DOCUMENT PASSAGE:
════════════════════

He authored the best-selling book, Too Big to Fail: The Inside Story of How Wall Street and Washington Fought to Save the Financial System—and Themselves. It was recently adapted as a movie by HBO.
Mr. Sorkin is a frequent guest host of CNBC’s Squawk Box and often appears on Charlie Rose on PBS. He won a Gerald Loeb Award in 2004 for breaking news and SABEW Awards for breaking news in 2005 and again in 2006. In 2007, the World Economic Forum named him a Young Global Leader.
Paul A. Volcker
Economist
Paul A. Volcker was most notably the Chairman of the Federal Reserve under Presidents Jimmy Carter and Ronald Reagan from August 1979 to August 1987. He is widely credited with ending the high levels of inflation seen in the United States in the 1970s and early 1980s. Additionally, he was the Chairman of the Economic Recovery Advisory Board under President Barack Obama from February 2009 until February 2011.

════════════════════

Images with pose keypoints:
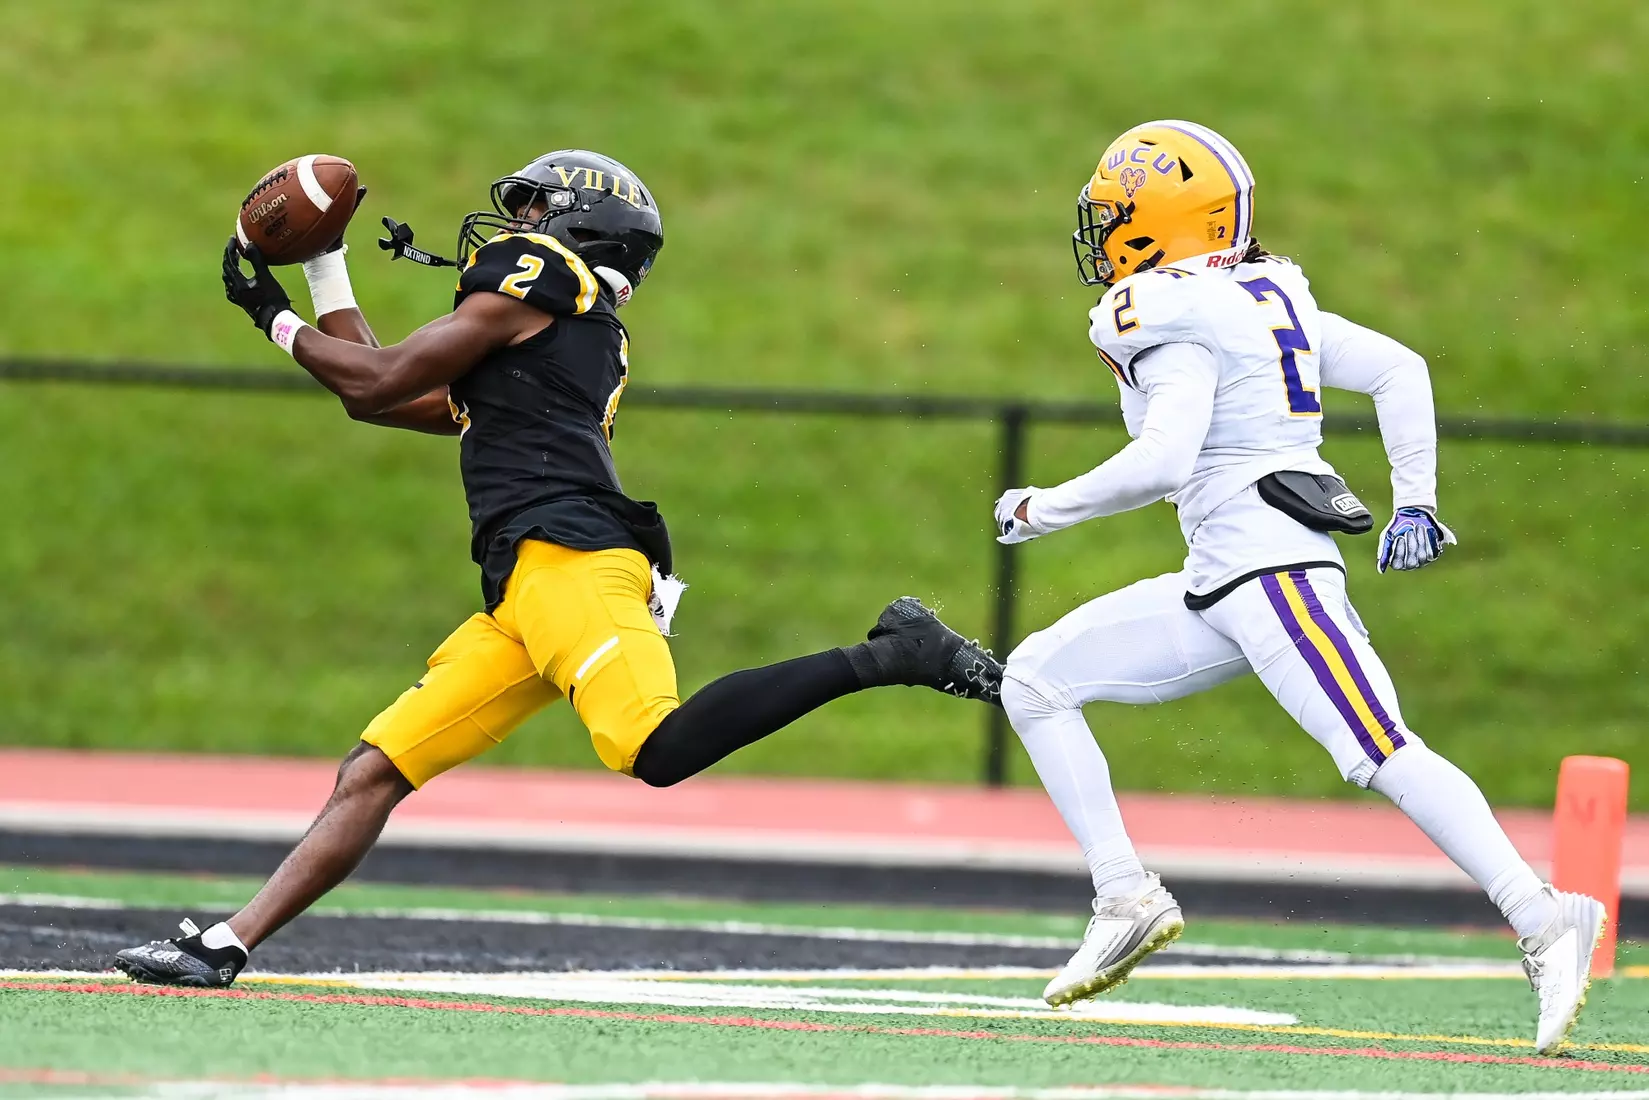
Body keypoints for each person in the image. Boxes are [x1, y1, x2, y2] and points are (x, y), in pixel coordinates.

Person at [114, 149, 1000, 988]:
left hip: (572, 562)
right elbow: (390, 395)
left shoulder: (543, 287)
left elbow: (373, 382)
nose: (516, 223)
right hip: (522, 590)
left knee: (655, 750)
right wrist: (323, 269)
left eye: (536, 207)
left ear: (578, 227)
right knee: (375, 768)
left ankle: (895, 654)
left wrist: (269, 316)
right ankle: (227, 945)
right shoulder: (557, 329)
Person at [992, 121, 1603, 1055]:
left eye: (1114, 215)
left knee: (1376, 748)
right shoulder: (1257, 287)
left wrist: (1042, 508)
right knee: (1034, 679)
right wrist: (1414, 500)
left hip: (1268, 568)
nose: (1101, 231)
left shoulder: (1170, 309)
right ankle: (1124, 893)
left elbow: (1163, 457)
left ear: (1161, 222)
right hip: (1224, 575)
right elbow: (1400, 370)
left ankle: (1543, 915)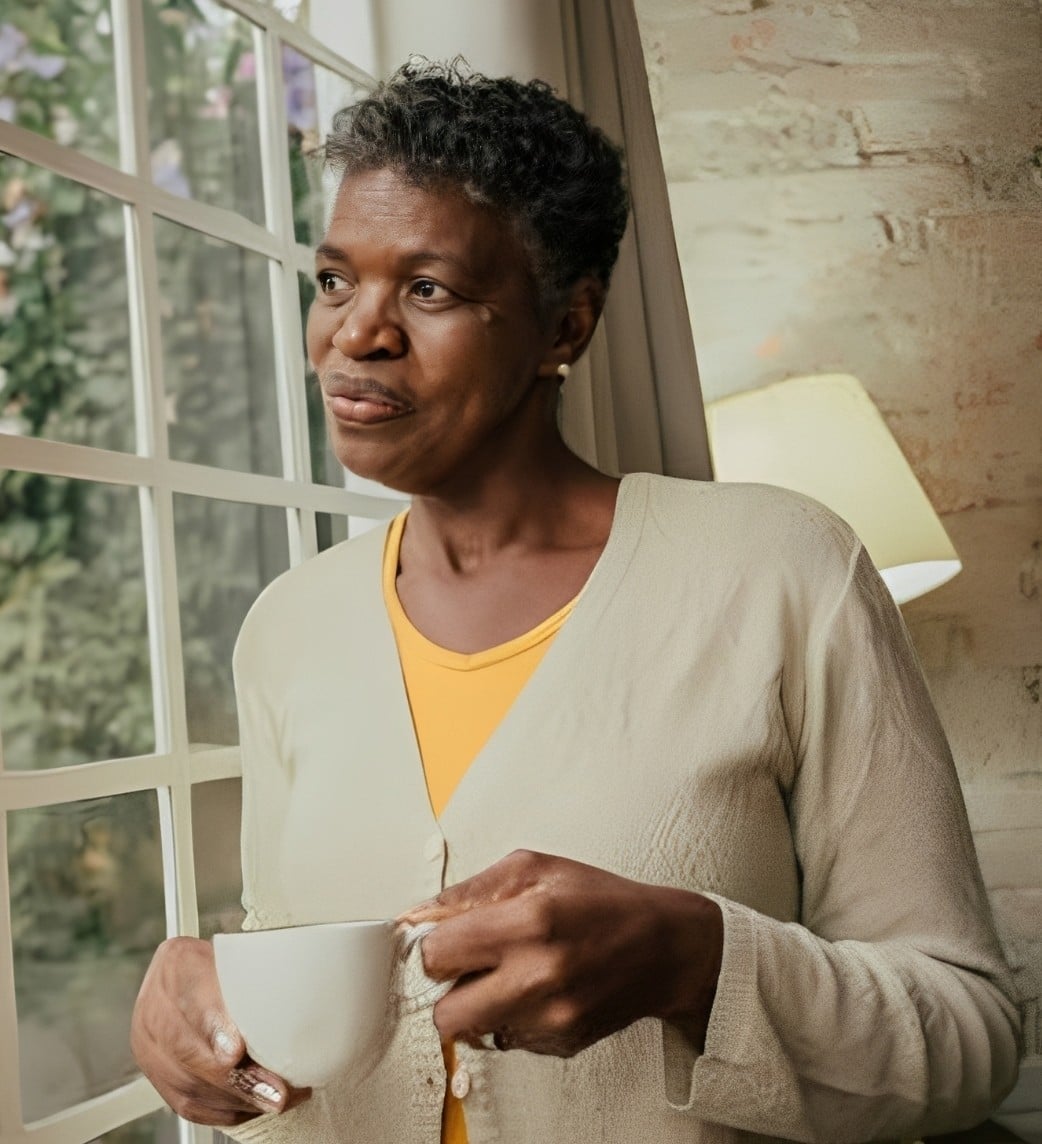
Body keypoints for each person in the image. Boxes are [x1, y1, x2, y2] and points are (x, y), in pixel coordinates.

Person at [130, 60, 1021, 1143]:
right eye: (333, 281)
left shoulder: (782, 571)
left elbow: (969, 1034)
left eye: (429, 290)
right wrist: (199, 999)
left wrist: (696, 962)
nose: (354, 334)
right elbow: (296, 983)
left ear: (565, 327)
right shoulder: (286, 629)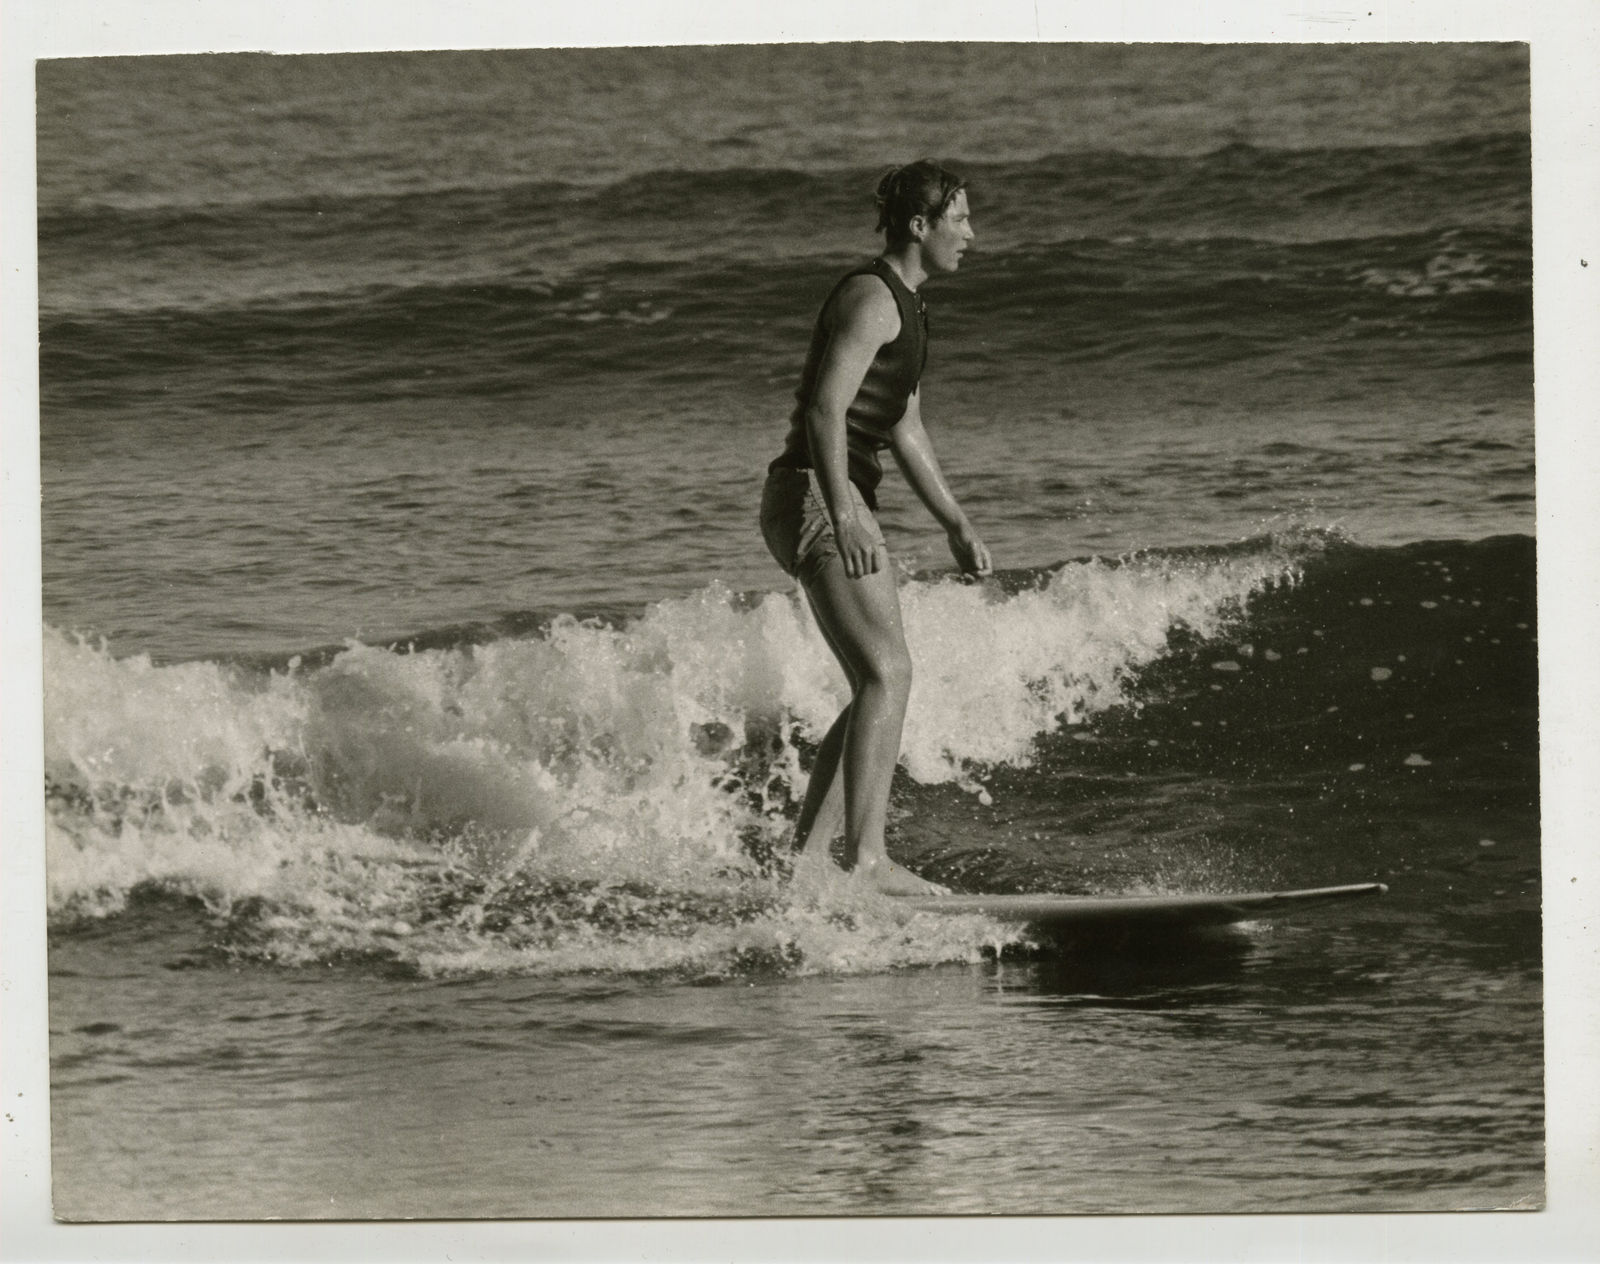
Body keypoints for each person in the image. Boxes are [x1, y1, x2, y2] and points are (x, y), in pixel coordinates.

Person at [759, 159, 991, 896]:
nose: (971, 235)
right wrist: (845, 511)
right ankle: (867, 860)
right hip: (814, 495)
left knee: (876, 681)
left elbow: (904, 423)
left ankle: (804, 868)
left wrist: (953, 520)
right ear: (920, 227)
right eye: (960, 220)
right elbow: (826, 410)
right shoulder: (872, 299)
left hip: (829, 494)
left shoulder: (912, 308)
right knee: (889, 673)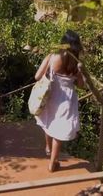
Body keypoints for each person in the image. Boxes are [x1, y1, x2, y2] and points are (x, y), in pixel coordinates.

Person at [35, 30, 85, 172]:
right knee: (60, 129)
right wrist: (79, 74)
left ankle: (48, 148)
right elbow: (81, 86)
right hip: (67, 99)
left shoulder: (52, 57)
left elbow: (37, 76)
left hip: (50, 95)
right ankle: (53, 162)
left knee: (49, 121)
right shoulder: (76, 63)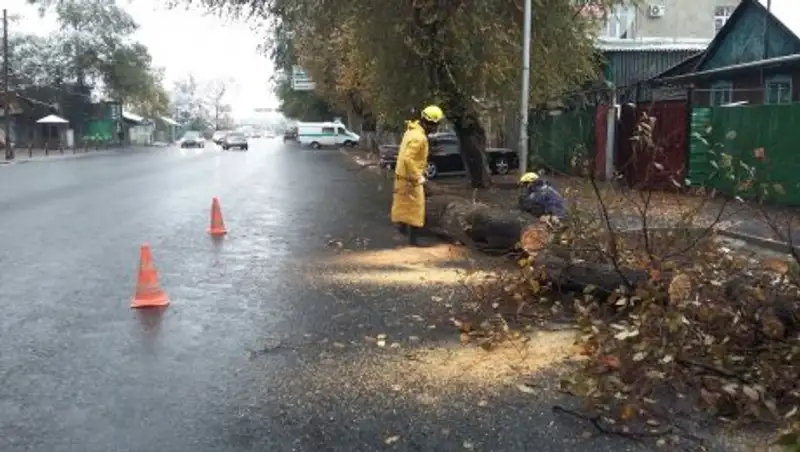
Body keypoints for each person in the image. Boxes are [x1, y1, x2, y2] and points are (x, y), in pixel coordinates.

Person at [391, 105, 444, 246]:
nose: (436, 128)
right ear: (431, 123)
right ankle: (413, 241)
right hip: (410, 178)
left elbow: (411, 157)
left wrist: (422, 168)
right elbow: (408, 158)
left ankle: (401, 232)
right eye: (436, 125)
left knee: (403, 205)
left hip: (401, 175)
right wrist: (418, 176)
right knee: (416, 208)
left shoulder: (411, 130)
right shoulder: (419, 138)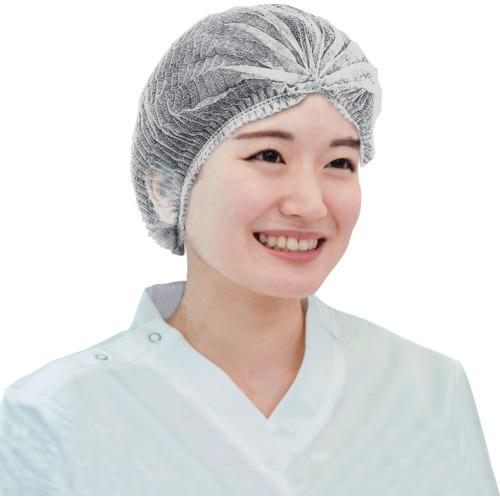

════════════════════

Answer these questions from the biographies:
1. Which network adapted Too Big to Fail as a movie?
2. In what year did the World Economic Forum name Mr. Sorkin a Young Global Leader?
3. From when to when was Paul A. Volcker Chairman of the Federal Reserve?
This material has no connection to the biographies.

1. HBO
2. 2007
3. From August 1979 to August 1987